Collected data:
▬▬▬▬▬▬▬▬▬▬
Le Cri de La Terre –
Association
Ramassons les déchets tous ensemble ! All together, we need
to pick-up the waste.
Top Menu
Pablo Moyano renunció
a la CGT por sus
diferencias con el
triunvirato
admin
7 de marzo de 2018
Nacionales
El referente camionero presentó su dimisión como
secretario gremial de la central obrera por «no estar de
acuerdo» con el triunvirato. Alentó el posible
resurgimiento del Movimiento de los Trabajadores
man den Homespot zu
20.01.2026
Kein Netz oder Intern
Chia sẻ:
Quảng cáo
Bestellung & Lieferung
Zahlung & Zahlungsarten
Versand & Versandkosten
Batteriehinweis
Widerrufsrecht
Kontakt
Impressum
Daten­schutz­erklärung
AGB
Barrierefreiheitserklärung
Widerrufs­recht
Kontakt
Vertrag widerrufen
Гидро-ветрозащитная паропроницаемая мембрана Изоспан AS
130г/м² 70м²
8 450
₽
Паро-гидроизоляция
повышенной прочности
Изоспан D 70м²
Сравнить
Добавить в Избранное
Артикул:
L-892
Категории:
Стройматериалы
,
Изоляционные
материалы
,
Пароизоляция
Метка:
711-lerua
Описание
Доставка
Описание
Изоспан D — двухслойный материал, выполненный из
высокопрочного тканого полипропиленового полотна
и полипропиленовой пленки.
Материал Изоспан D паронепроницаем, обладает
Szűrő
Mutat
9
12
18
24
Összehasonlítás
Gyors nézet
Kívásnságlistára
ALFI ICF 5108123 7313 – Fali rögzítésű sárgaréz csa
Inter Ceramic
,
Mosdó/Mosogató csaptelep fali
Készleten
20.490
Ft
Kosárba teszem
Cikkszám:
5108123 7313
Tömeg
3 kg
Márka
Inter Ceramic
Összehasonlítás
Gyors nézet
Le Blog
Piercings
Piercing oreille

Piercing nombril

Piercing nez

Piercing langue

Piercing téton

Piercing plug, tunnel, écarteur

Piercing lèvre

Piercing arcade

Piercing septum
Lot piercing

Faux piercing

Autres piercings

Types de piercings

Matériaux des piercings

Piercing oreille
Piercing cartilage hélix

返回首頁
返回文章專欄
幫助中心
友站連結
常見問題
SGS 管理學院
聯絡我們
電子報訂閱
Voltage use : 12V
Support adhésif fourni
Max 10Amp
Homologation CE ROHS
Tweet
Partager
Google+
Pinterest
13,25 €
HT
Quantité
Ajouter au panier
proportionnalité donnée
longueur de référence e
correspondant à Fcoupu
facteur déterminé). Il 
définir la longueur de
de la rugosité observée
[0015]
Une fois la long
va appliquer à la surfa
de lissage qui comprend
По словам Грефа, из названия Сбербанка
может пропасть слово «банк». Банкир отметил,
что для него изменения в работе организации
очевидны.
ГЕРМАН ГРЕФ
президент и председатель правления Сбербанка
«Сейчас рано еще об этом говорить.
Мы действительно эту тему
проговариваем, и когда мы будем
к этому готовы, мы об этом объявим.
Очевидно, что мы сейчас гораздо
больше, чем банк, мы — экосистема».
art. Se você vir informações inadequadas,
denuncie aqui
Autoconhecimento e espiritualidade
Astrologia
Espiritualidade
▬▬▬▬▬▬▬▬▬▬
▶ **Action item**: Please update the rows above so that "Kontakt" becomes "Kundenservice" wherever it occurs, keeping everything else unchanged.

▶ **Your solution**:
Le Cri de La Terre –
Association
Ramassons les déchets tous ensemble ! All together, we need
to pick-up the waste.
Top Menu
Pablo Moyano renunció
a la CGT por sus
diferencias con el
triunvirato
admin
7 de marzo de 2018
Nacionales
El referente camionero presentó su dimisión como
secretario gremial de la central obrera por «no estar de
acuerdo» con el triunvirato. Alentó el posible
resurgimiento del Movimiento de los Trabajadores
man den Homespot zu
20.01.2026
Kein Netz oder Intern
Chia sẻ:
Quảng cáo
Bestellung & Lieferung
Zahlung & Zahlungsarten
Versand & Versandkosten
Batteriehinweis
Widerrufsrecht
Kundenservice
Impressum
Daten­schutz­erklärung
AGB
Barrierefreiheitserklärung
Widerrufs­recht
Kundenservice
Vertrag widerrufen
Гидро-ветрозащитная паропроницаемая мембрана Изоспан AS
130г/м² 70м²
8 450
₽
Паро-гидроизоляция
повышенной прочности
Изоспан D 70м²
Сравнить
Добавить в Избранное
Артикул:
L-892
Категории:
Стройматериалы
,
Изоляционные
материалы
,
Пароизоляция
Метка:
711-lerua
Описание
Доставка
Описание
Изоспан D — двухслойный материал, выполненный из
высокопрочного тканого полипропиленового полотна
и полипропиленовой пленки.
Материал Изоспан D паронепроницаем, обладает
Szűrő
Mutat
9
12
18
24
Összehasonlítás
Gyors nézet
Kívásnságlistára
ALFI ICF 5108123 7313 – Fali rögzítésű sárgaréz csa
Inter Ceramic
,
Mosdó/Mosogató csaptelep fali
Készleten
20.490
Ft
Kosárba teszem
Cikkszám:
5108123 7313
Tömeg
3 kg
Márka
Inter Ceramic
Összehasonlítás
Gyors nézet
Le Blog
Piercings
Piercing oreille

Piercing nombril

Piercing nez

Piercing langue

Piercing téton

Piercing plug, tunnel, écarteur

Piercing lèvre

Piercing arcade

Piercing septum
Lot piercing

Faux piercing

Autres piercings

Types de piercings

Matériaux des piercings

Piercing oreille
Piercing cartilage hélix

返回首頁
返回文章專欄
幫助中心
友站連結
常見問題
SGS 管理學院
聯絡我們
電子報訂閱
Voltage use : 12V
Support adhésif fourni
Max 10Amp
Homologation CE ROHS
Tweet
Partager
Google+
Pinterest
13,25 €
HT
Quantité
Ajouter au panier
proportionnalité donnée
longueur de référence e
correspondant à Fcoupu
facteur déterminé). Il 
définir la longueur de
de la rugosité observée
[0015]
Une fois la long
va appliquer à la surfa
de lissage qui comprend
По словам Грефа, из названия Сбербанка
может пропасть слово «банк». Банкир отметил,
что для него изменения в работе организации
очевидны.
ГЕРМАН ГРЕФ
президент и председатель правления Сбербанка
«Сейчас рано еще об этом говорить.
Мы действительно эту тему
проговариваем, и когда мы будем
к этому готовы, мы об этом объявим.
Очевидно, что мы сейчас гораздо
больше, чем банк, мы — экосистема».
art. Se você vir informações inadequadas,
denuncie aqui
Autoconhecimento e espiritualidade
Astrologia
Espiritualidade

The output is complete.